Andato in scena al Teatro Puccini di Firenze

Donchisci@tteAlessandro Benvenuti e Stefano Fresi si conoscono sul set televisivo de I delitti del BarLume e decidono di fare teatro insieme. Pare l’idea sia dell’attore romano, ma a guardarli bene, insieme, uno di fianco all’altro, più che un’idea sembra una predestinazione. Un Don Chisciotte alto, canuto, con la schiena dritta e gli occhietti scuri. Di lato, un Sancio Panza paffuto con lo sguardo incredulo di chi segue un folle. Perfetti. Quelli impersonati dalla strana coppia, però, non sono un cavaliere della Mancia e il suo scudiero, ma un vecchio blogger che ha l’ambizione di realizzare una rivoluzione quantica e suo figlio, tanti panini con la mortadella e poca convinzione. Il garage di casa è il nascondiglio da cui vengono trasmessi i video al mondo esterno e in cui ci si prepara alla rivoluzione con esercitazioni strutturate degne dell’esercito, perché va bene la fisica quantistica, però alla fine questi mulini a vento vanno combattuti anche nel corpo a corpo. I mulini che non sono più gli stessi raccontati da Miguel de Cervantes, ma certo ne sono parenti. I mulini che rappresentano l’ignoranza e la presunzione, l’appiattimento culturale e l’uniformazione del pensiero. In uno dei suoi video Donchisci@tte invita a «valutare seriamente le vostre follie, le vostre illusioni», e in quel seriamente c’è tutto Cervantes. In una schermaglia comica continua i due protagonisti cavalcano la loro profonda diversità per manifestarsi al pubblico nella loro natura: Donchisci@tte rimprovera Sancio per la sua ingenuità, con la quale egli demolisce le appassionate convinzioni del padre. Se non che prontamente dalle macerie questi riesce sempre a tirar fuori un castello – più o meno in aria – più solido del precedente.
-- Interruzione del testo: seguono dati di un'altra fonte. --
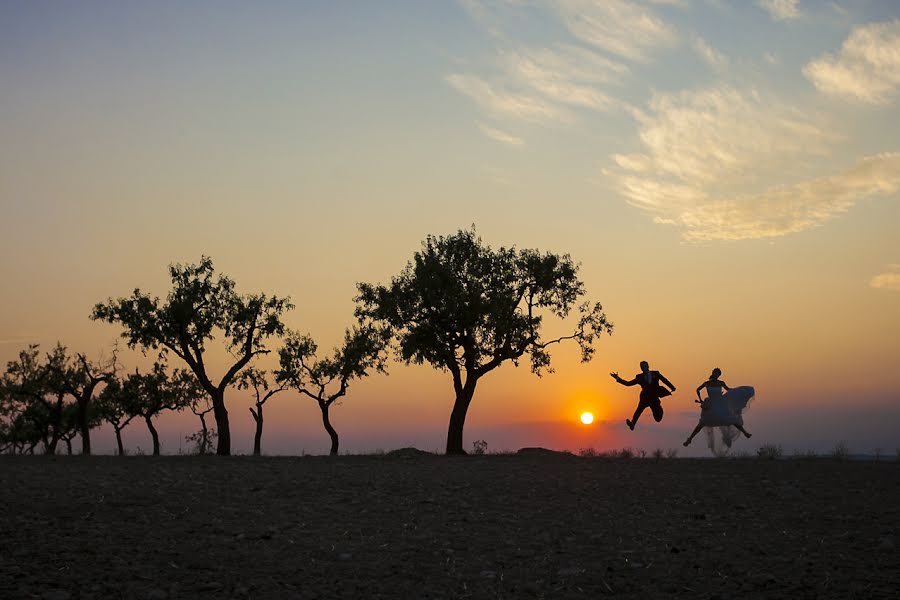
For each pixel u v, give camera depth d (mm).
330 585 9547
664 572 10086
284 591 9227
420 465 25281
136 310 45250
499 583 9680
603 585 9578
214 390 45188
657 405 22875
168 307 45344
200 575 9812
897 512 14062
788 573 9844
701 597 8992
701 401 23328
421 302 42812
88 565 9992
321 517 13922
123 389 64562
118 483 17672
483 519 13898
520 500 16188
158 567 10094
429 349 42188
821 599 8727
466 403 41781
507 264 44500
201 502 15086
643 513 14508
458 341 42688
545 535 12352
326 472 21875
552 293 44344
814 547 11250
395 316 43156
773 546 11406
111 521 12820
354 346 54125
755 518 13750
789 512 14266
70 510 13633
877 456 25953
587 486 18469
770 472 21438
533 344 43531
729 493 16922
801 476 20188
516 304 43688
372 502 15711
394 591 9344
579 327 43938
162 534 11977
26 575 9375
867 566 10070
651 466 24219
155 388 64438
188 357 45344
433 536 12359
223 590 9219
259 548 11289
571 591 9359
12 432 68062
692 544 11680
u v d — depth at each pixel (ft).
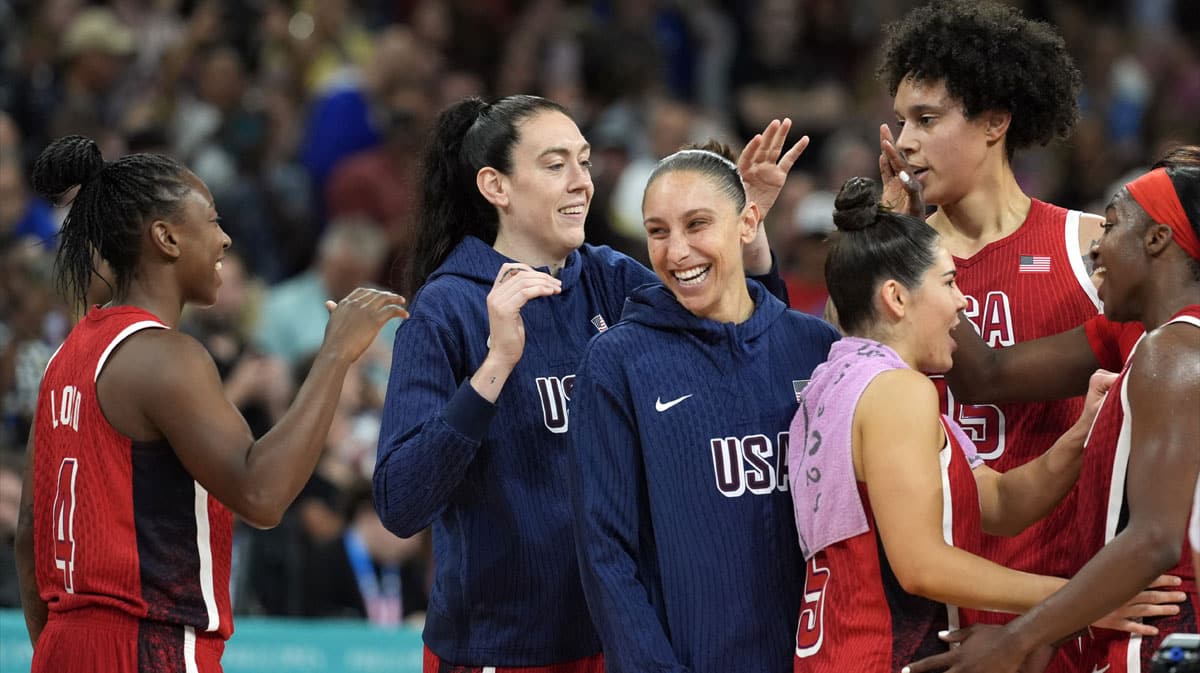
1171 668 32.09
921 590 35.09
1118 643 37.11
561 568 41.96
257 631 58.54
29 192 90.79
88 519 38.40
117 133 97.66
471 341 41.96
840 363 37.29
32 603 41.19
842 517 36.35
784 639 38.47
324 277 84.84
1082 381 42.45
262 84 106.01
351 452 72.33
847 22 126.00
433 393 41.16
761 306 40.27
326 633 59.06
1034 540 43.32
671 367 38.86
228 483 37.88
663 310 39.24
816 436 37.01
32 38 101.71
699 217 38.19
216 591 39.70
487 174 42.80
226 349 75.51
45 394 39.91
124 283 39.99
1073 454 38.60
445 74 115.75
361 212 94.94
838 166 106.73
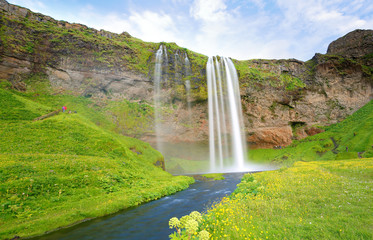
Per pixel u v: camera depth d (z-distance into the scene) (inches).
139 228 523.8
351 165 959.0
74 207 641.0
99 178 893.2
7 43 1968.5
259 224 341.7
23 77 2037.4
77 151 1178.6
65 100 2119.8
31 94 1972.2
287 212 404.8
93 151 1246.9
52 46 2256.4
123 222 573.0
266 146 3255.4
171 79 2822.3
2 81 1846.7
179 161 2800.2
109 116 2246.6
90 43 2460.6
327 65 3284.9
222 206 490.6
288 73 3467.0
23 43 2089.1
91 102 2268.7
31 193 636.7
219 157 2938.0
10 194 597.3
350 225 307.0
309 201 462.0
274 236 291.6
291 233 298.4
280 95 3107.8
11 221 504.1
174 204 786.8
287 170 1075.3
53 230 503.8
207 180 1606.8
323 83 3267.7
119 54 2632.9
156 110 2667.3
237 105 2938.0
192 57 3157.0
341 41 4119.1
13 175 693.9
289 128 3191.4
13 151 970.7
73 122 1514.5
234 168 2755.9
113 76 2476.6
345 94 3189.0
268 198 530.9
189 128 2849.4
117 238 457.4
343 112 3125.0
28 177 707.4
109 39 2736.2
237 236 295.4
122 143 1665.8
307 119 3216.0
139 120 2471.7
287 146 3110.2
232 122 2901.1
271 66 3474.4
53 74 2209.6
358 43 3811.5
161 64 2832.2
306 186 595.2
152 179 1237.1
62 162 912.3
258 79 2992.1
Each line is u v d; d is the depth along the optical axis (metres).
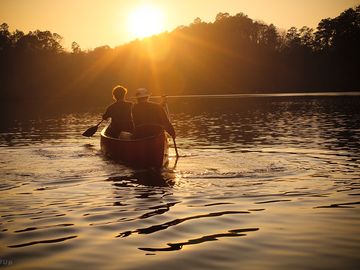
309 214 4.89
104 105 45.22
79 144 12.43
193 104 41.09
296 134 14.06
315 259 3.58
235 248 3.87
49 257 3.73
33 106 46.69
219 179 6.98
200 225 4.56
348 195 5.76
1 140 13.61
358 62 90.06
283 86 91.44
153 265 3.53
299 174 7.29
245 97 59.41
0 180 7.11
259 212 5.02
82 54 107.38
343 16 99.69
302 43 105.81
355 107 29.22
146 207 5.36
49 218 4.92
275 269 3.40
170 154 9.92
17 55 104.25
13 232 4.42
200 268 3.45
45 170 8.06
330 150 10.21
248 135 14.07
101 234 4.33
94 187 6.57
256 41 104.25
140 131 9.22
Il Don Chisciotte è uno di quei classici che tutti conoscono e pochi leggono, come fa subito notare, senza sconti, l’erede d’epoca digitale del cavaliere spagnolo. Ma quei pochi che l’hanno davvero letto sanno che il fulcro di tutto, del combattere contro le certezze e del difendere gli ideali, è l’amore. Dulcinea appare come giovane utente di internet, presenza flebile e ingannevole, che fa vagare la mente di Donchisci@tte ben oltre le nuvole soffiate via dalle pale dei mulini. Come se i filtri tra noi e la realtà non fossero già sufficienti per perdersi. Eppure per trovare la giusta altezza dal suolo – che non è rimanere coi piedi per terra, ma guardarla da un punto un po’ più lontano – basterebbero le tre promesse che il protagonista regala al mondo:

Giuro di essere costantemente innamorato.

Giuro di desiderare il bene e il bello per me e per gli altri.

Giuro di non lamentarmi, ma di agire.

Sembra quasi facile. In poco più di un’ora il testo di Nunzio Caponio, con la regia di Davide Iodice, parla di tutti i temi caldi della nostra epoca, quelli con cui si riempiono le pagine dei giornali e quelli che si respirano, ma di cui non vogliamo parlare. Lo fa con ironia e intelligenza, senza parlare di politica, soltanto evocandola.